§ **Aim of the exercise**
Your task is to copy the stretch of lines in the records below that begins with the line containing "M213,0L261,328L293,581L320,607L437,712" and ends with the line containing "M712,271L827,132", exactly as written, with nothing added.

Saved entries
+ + + +

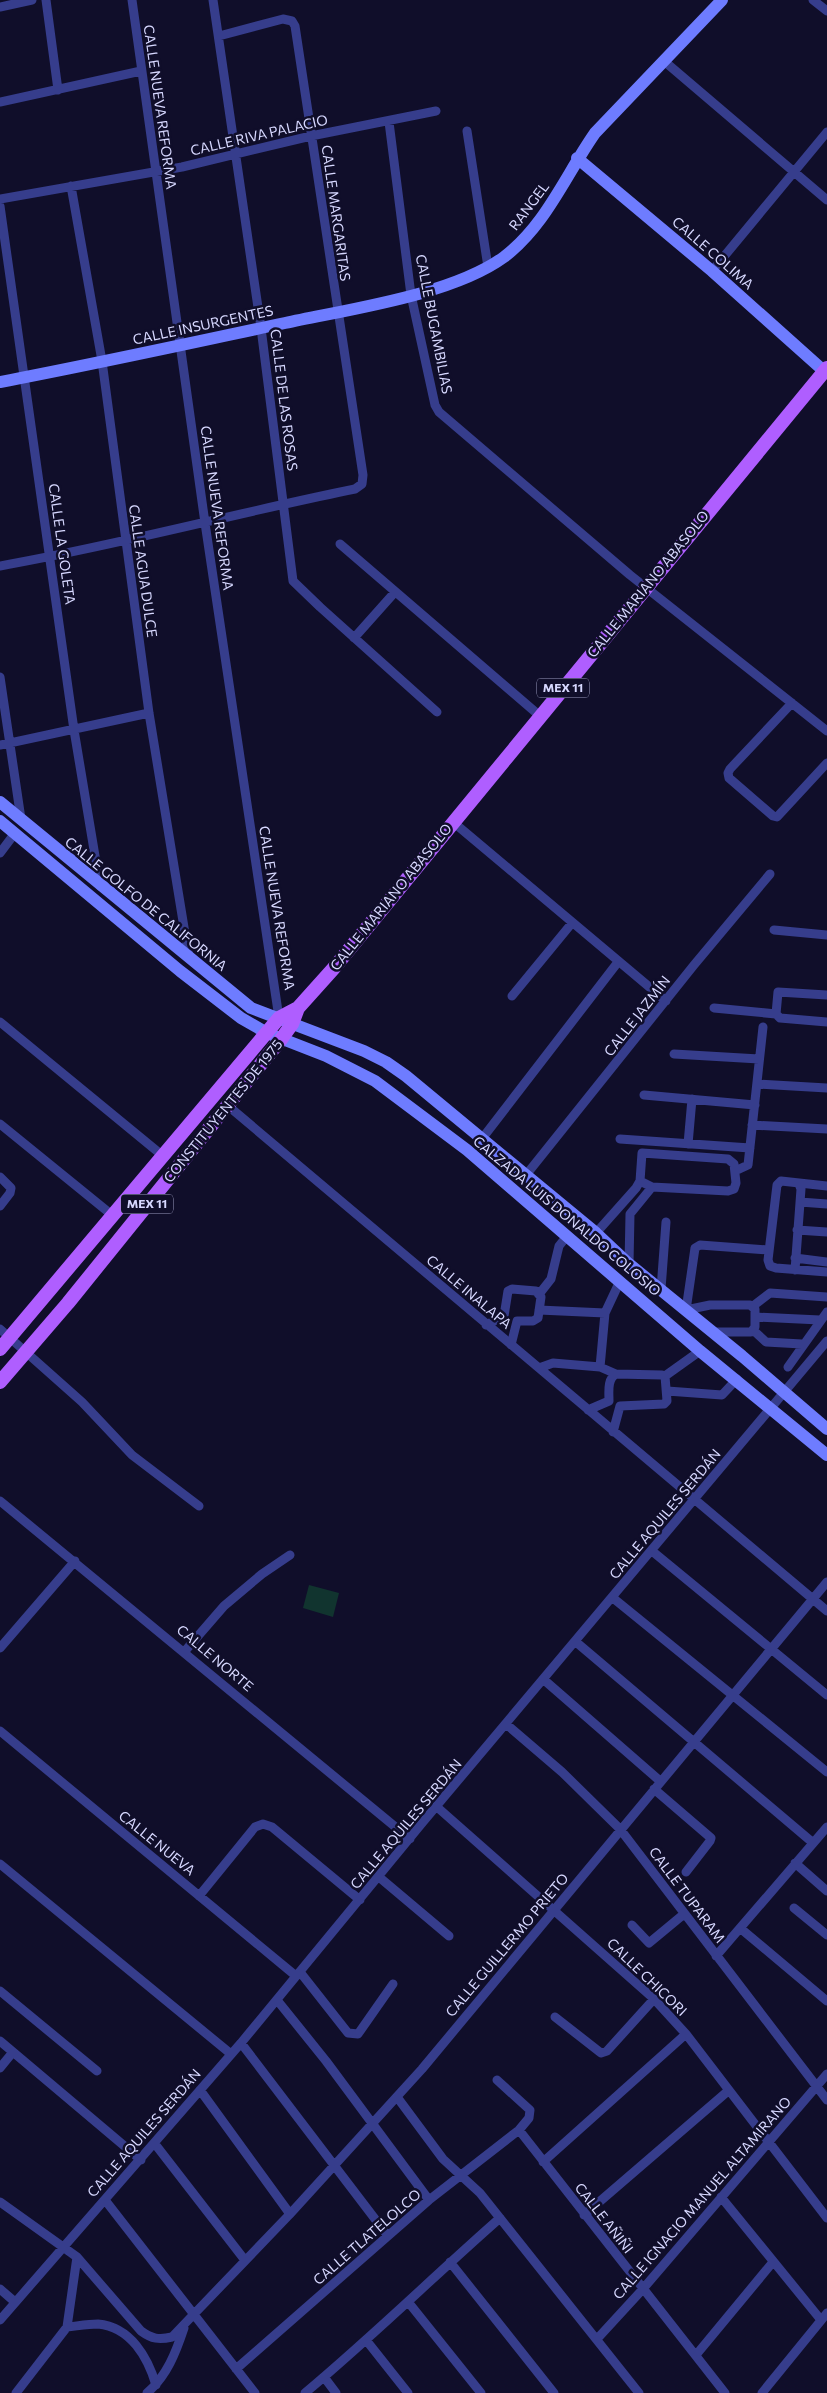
<svg xmlns="http://www.w3.org/2000/svg" width="827" height="2393" viewBox="0 0 827 2393" font-family="Commissioner,sans-serif">
  <style>
    .green { fill: #11342f }
    .lines { fill: none; stroke-linecap: round; stroke-linejoin: round }
    .street { stroke: #363d8c; stroke-width: 9 }
    .secondary { stroke: #6e7cff; stroke-width: 12 }
    .primary { stroke: #af5eff; stroke-width: 14 }
    .labels { text-anchor: middle; stroke-width: 5; stroke-linejoin: round; paint-order: stroke }
    .shield { fill: #100e2a; stroke: #9b9bbf; stroke-width: 1 }
    .shield-label { font-size: 12px; font-weight: bold; fill: #d7d8ff }
    .street-label { font-size: 14px; fill: #d7d8ff; stroke: #100e2a }
  </style>
  <rect width="100%" height="100%" fill="#100e2a"/>
  <!-- green -->
  <path class="green" d="M309,1585L339,1593L333,1617L303,1608Z"/>
  <g class="lines">
    <!-- street -->
    <path class="street" d="M46,0L58,90
      M132,0L205,523L279,1018
      M213,0L261,328L293,581L320,607L437,712
      M813,0L827,11
      M0,7L32,0
      M664,61L827,200
      M0,102L141,71
      M389,122L411,295L435,405L439,412L630,575L827,731
      M467,131L488,267
      M71,186L102,361L149,713L189,958
      M0,199L182,167L311,136L436,111
      M0,206L74,730L100,886
      M712,271L827,132
      M340,544L540,716
      M0,566C119,545 236,513 355,489L362,484L363,475L295,26L292,21L283,19L219,36
      M354,638L395,592
      M0,677L21,819
      M792,703L730,769L728,773L729,778L773,816L777,817L827,763
      M0,745L149,713
      M453,822L666,1001
      M0,853L15,833
      M774,930L827,935
      M512,996L572,923
      M714,1008L776,1014
      M776,1014L778,992L827,995
      M776,1014L780,1018L827,1022
      M0,1022L163,1156
      M674,1054L759,1059
      M757,1084L827,1088
      M644,1095L755,1105
      M227,1105L827,1611
      M0,1124L112,1215
      M752,1125L827,1129
      M620,1139L750,1148
      M481,1140L618,962
      M688,1144L692,1099
      M735,1171L748,1165L763,1027
      M526,1175L694,965L770,874
      M0,1177L11,1188L10,1193L0,1206
      M827,1186L781,1181L777,1185L768,1260L770,1266L776,1268L827,1272
      M800,1202L827,1204
      M797,1230L827,1232
      M596,1233L636,1188L640,1181L642,1153L728,1159L734,1164L736,1183L734,1189L728,1191L652,1187L640,1181
      M795,1258L827,1262
      M629,1264L630,1214L652,1187
      M795,1270L801,1189L799,1184
      M661,1289L666,1222
      M540,1293L551,1279L559,1246L567,1236
      M753,1306L770,1293L827,1297
      M539,1310L605,1313
      M755,1317L820,1320
      M486,1325L504,1316L508,1291L512,1289L536,1291L541,1297L538,1318L533,1321H517L511,1345
      M0,1329L82,1402L132,1455L199,1506
      M753,1330L766,1342L802,1344
      M713,1332H751L755,1327V1309L750,1305H710L686,1310L695,1248L700,1245L769,1250
      M600,1367L605,1313L620,1281
      M788,1367L827,1312
      M539,1368L553,1363L600,1367L616,1374L662,1375L665,1376
      M665,1376L700,1351
      M667,1391L722,1395L737,1379
      M609,1401C609,1392 607,1379 616,1374
      M620,1406L664,1404L667,1401L665,1376
      M588,1410L609,1401
      M613,1432L620,1406
      M0,1501L410,1839
      M652,1551L827,1695
      M613,1598L827,1772
      M576,1642L812,1842
      M0,1648L75,1561
      M185,1651L224,1606L262,1574L290,1555
      M543,1679L660,1781
      M506,1724L562,1772L620,1829L827,2100
      M0,1731L296,1976
      M654,1789L711,1838L710,1841L686,1872
      M437,1807L654,1999L686,2034L827,2218
      M795,1863L827,1891
      M0,1864L231,2054
      M379,1877L449,1936
      M199,1896L255,1827L263,1824L272,1827L360,1900
      M794,1908L827,1935
      M632,1925L649,1943L684,1914
      M740,1928L827,2001
      M716,1956L827,1827
      M300,1972L348,2033L358,2034L393,1984
      M0,1991L97,2071
      M277,2000L326,2061L429,2200
      M555,2017L601,2053L607,2051L654,1999
      M0,2041L141,2160
      M241,2043L388,2236
      M0,2068L13,2052
      M200,2090L290,2214
      M397,2097L443,2159L480,2193L639,2393
      M519,2130L725,2393
      M155,2144L244,2259
      M543,2162L686,2034
      M721,2197L821,2320
      M105,2200L255,2393
      M0,2202L77,2257L141,2331C152,2339 159,2340 172,2337L290,2214L422,2069L827,1582
      M584,2215L728,2091
      M450,2262L554,2393
      M0,2289L15,2302
      M409,2303L481,2393
      M0,2320L241,2043L423,1822L827,1341
      M67,2327L77,2257
      M597,2339L642,2290L827,2074
      M366,2340L408,2393
      M696,2355L773,2262
      M236,2369L429,2200L519,2130L529,2118L530,2110L497,2080
      M324,2377L336,2393
      M16,2393L67,2327C77,2326 88,2324 98,2324C131,2327 148,2358 156,2385
      M147,2393C167,2376 176,2352 184,2328
      M305,2393C372,2337 434,2276 500,2218
      M762,2393L827,2313"/>
    <!-- secondary -->
    <path class="secondary" d="M577,158L712,271L824,371
      M0,382C95,364 190,343 285,323C349,309 452,295 504,257C546,225 565,176 595,133L722,0
      M0,802L251,1008L364,1051L386,1062L406,1076L596,1233L629,1264L742,1356L827,1429
      M0,821L180,971L241,1018L267,1033L326,1056L375,1081L467,1150L700,1351L827,1455"/>
    <!-- primary -->
    <path class="primary" d="M0,1349L279,1018L298,1008L333,969L827,368
      M0,1382L68,1303L282,1038L292,1024L298,1008"/>
  </g>
  <g class="labels">
    <!-- shield labels -->
    <g class="shield">
      <rect x="537" y="678.5" width="52" height="19" rx="4"/>
      <rect x="121" y="1194.5" width="52" height="19" rx="4"/>
    </g>
    <g class="shield-label">
      <text x="563" y="692">MEX 11</text>
      <text x="147" y="1208">MEX 11</text>
    </g>
    <!-- street labels -->
    <g class="street-label">
      <text transform="translate(160 107) rotate(82)" y="5">CALLE NUEVA REFORMA</text>
      <text transform="translate(259 135) rotate(-13)" y="5">CALLE RIVA PALACIO</text>
      <text transform="translate(529 206) rotate(-53)" y="5">RANGEL</text>
      <text transform="translate(336 213) rotate(82)" y="5">CALLE MARGARITAS</text>
      <text transform="translate(713 253) rotate(41)" y="5">CALLE COLIMA</text>
      <text transform="translate(434 324) rotate(79)" y="5">CALLE BUGAMBILIAS</text>
      <text transform="translate(203 325) rotate(-12)" y="5">CALLE INSURGENTES</text>
      <text transform="translate(284 400) rotate(83)" y="5">CALLE DE LAS ROSAS</text>
      <text transform="translate(217 508) rotate(82)" y="5">CALLE NUEVA REFORMA</text>
      <text transform="translate(62 544) rotate(82)" y="5">CALLE LA GOLETA</text>
      <text transform="translate(143 571) rotate(82)" y="5">CALLE AGUA DULCE</text>
      <text transform="translate(648 584) rotate(-51)" y="5">CALLE MARIANO ABASOLO</text>
      <text transform="translate(391 897) rotate(-51)" y="5">CALLE MARIANO ABASOLO</text>
      <text transform="translate(146 904) rotate(39)" y="5">CALLE GOLFO DE CALIFORNIA</text>
      <text transform="translate(277 908) rotate(81)" y="5">CALLE NUEVA REFORMA</text>
      <text transform="translate(637 1016) rotate(-52)" y="5">CALLE JAZMÍN</text>
      <text transform="translate(223 1111) rotate(-51)" y="5">CONSTITUYENTES DE 1975</text>
      <text transform="translate(567 1216) rotate(40)" y="5">CALZADA LUIS DONALDO COLOSIO</text>
      <text transform="translate(469 1292) rotate(40)" y="5">CALLE INALAPA</text>
      <text transform="translate(665 1514) rotate(-50)" y="5">CALLE AQUILES SERDÁN</text>
      <text transform="translate(215 1658) rotate(40)" y="5">CALLE NORTE</text>
      <text transform="translate(406 1824) rotate(-50)" y="5">CALLE AQUILES SERDÁN</text>
      <text transform="translate(157 1843) rotate(39)" y="5">CALLE NUEVA</text>
      <text transform="translate(687 1895) rotate(53)" y="5">CALLE TUPARAM</text>
      <text transform="translate(507 1945) rotate(-50)" y="5">CALLE GUILLERMO PRIETO</text>
      <text transform="translate(647 1977) rotate(44)" y="5">CALLE CHICORI</text>
      <text transform="translate(144 2133) rotate(-49)" y="5">CALLE AQUILES SERDÁN</text>
      <text transform="translate(702 2198) rotate(-49)" y="5">CALLE IGNACIO MANUEL ALTAMIRANO</text>
      <text transform="translate(604 2218) rotate(52)" y="5">CALLE AÑIÑI</text>
      <text transform="translate(367 2237) rotate(-41)" y="5">CALLE TLATELOLCO</text>
    </g>
  </g>
</svg>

+ + + +

§ **Result for this task**
      M213,0L261,328L293,581L320,607L437,712
      M813,0L827,11
      M0,7L32,0
      M664,61L827,200
      M0,102L141,71
      M389,122L411,295L435,405L439,412L630,575L827,731
      M467,131L488,267
      M71,186L102,361L149,713L189,958
      M0,199L182,167L311,136L436,111
      M0,206L74,730L100,886
      M712,271L827,132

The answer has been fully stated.